▶ [WHAT THE TASK ASKS] Output the entire listing that follows verbatim.

----- SOURCE MATERIAL -----

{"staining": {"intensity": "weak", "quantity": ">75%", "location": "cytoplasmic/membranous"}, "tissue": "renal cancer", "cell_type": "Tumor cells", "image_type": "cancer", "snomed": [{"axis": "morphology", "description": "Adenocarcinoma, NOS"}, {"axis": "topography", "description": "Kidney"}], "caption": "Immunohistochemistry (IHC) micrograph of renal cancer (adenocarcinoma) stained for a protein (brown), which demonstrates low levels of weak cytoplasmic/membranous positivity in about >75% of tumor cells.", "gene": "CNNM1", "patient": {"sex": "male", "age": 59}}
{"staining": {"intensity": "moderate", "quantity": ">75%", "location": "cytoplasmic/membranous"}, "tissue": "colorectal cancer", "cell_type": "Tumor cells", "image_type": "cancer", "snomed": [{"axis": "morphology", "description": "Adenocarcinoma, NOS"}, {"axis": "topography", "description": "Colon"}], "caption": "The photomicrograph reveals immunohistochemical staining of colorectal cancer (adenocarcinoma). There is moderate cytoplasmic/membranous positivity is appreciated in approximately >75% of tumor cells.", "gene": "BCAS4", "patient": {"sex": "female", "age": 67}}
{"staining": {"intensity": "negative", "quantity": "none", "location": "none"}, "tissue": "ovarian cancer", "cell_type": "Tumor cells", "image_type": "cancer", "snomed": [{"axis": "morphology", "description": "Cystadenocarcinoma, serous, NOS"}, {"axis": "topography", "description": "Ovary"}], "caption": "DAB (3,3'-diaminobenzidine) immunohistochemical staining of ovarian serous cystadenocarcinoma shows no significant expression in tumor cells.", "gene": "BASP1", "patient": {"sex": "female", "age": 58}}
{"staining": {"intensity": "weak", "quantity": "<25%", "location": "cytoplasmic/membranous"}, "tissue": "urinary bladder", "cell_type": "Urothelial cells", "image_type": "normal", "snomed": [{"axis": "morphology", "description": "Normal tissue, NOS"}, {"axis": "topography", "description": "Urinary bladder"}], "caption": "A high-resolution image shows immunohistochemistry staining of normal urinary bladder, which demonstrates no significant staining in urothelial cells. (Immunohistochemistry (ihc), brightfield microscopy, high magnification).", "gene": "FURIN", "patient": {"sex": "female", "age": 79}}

-----

▶ [ANSWER TO THE EXERCISE]
{"staining": {"intensity": "weak", "quantity": ">75%", "location": "cytoplasmic/membranous"}, "tissue": "renal cancer", "cell_type": "Tumor cells", "image_type": "cancer", "snomed": [{"axis": "morphology", "description": "Adenocarcinoma, NOS"}, {"axis": "topography", "description": "Kidney"}], "caption": "Immunohistochemistry (IHC) micrograph of renal cancer (adenocarcinoma) stained for a protein (brown), which demonstrates low levels of weak cytoplasmic/membranous positivity in about >75% of tumor cells.", "gene": "CNNM1", "patient": {"sex": "male", "age": 59}}
{"staining": {"intensity": "moderate", "quantity": ">75%", "location": "cytoplasmic/membranous"}, "tissue": "colorectal cancer", "cell_type": "Tumor cells", "image_type": "cancer", "snomed": [{"axis": "morphology", "description": "Adenocarcinoma, NOS"}, {"axis": "topography", "description": "Colon"}], "caption": "The photomicrograph reveals immunohistochemical staining of colorectal cancer (adenocarcinoma). There is moderate cytoplasmic/membranous positivity is appreciated in approximately >75% of tumor cells.", "gene": "BCAS4", "patient": {"sex": "female", "age": 67}}
{"staining": {"intensity": "negative", "quantity": "none", "location": "none"}, "tissue": "ovarian cancer", "cell_type": "Tumor cells", "image_type": "cancer", "snomed": [{"axis": "morphology", "description": "Cystadenocarcinoma, serous, NOS"}, {"axis": "topography", "description": "Ovary"}], "caption": "DAB (3,3'-diaminobenzidine) immunohistochemical staining of ovarian serous cystadenocarcinoma shows no significant expression in tumor cells.", "gene": "BASP1", "patient": {"sex": "female", "age": 58}}
{"staining": {"intensity": "weak", "quantity": "<25%", "location": "cytoplasmic/membranous"}, "tissue": "urinary bladder", "cell_type": "Urothelial cells", "image_type": "normal", "snomed": [{"axis": "morphology", "description": "Normal tissue, NOS"}, {"axis": "topography", "description": "Urinary bladder"}], "caption": "A high-resolution image shows immunohistochemistry staining of normal urinary bladder, which demonstrates no significant staining in urothelial cells. (Immunohistochemistry (ihc), brightfield microscopy, high magnification).", "gene": "FURIN", "patient": {"sex": "female", "age": 79}}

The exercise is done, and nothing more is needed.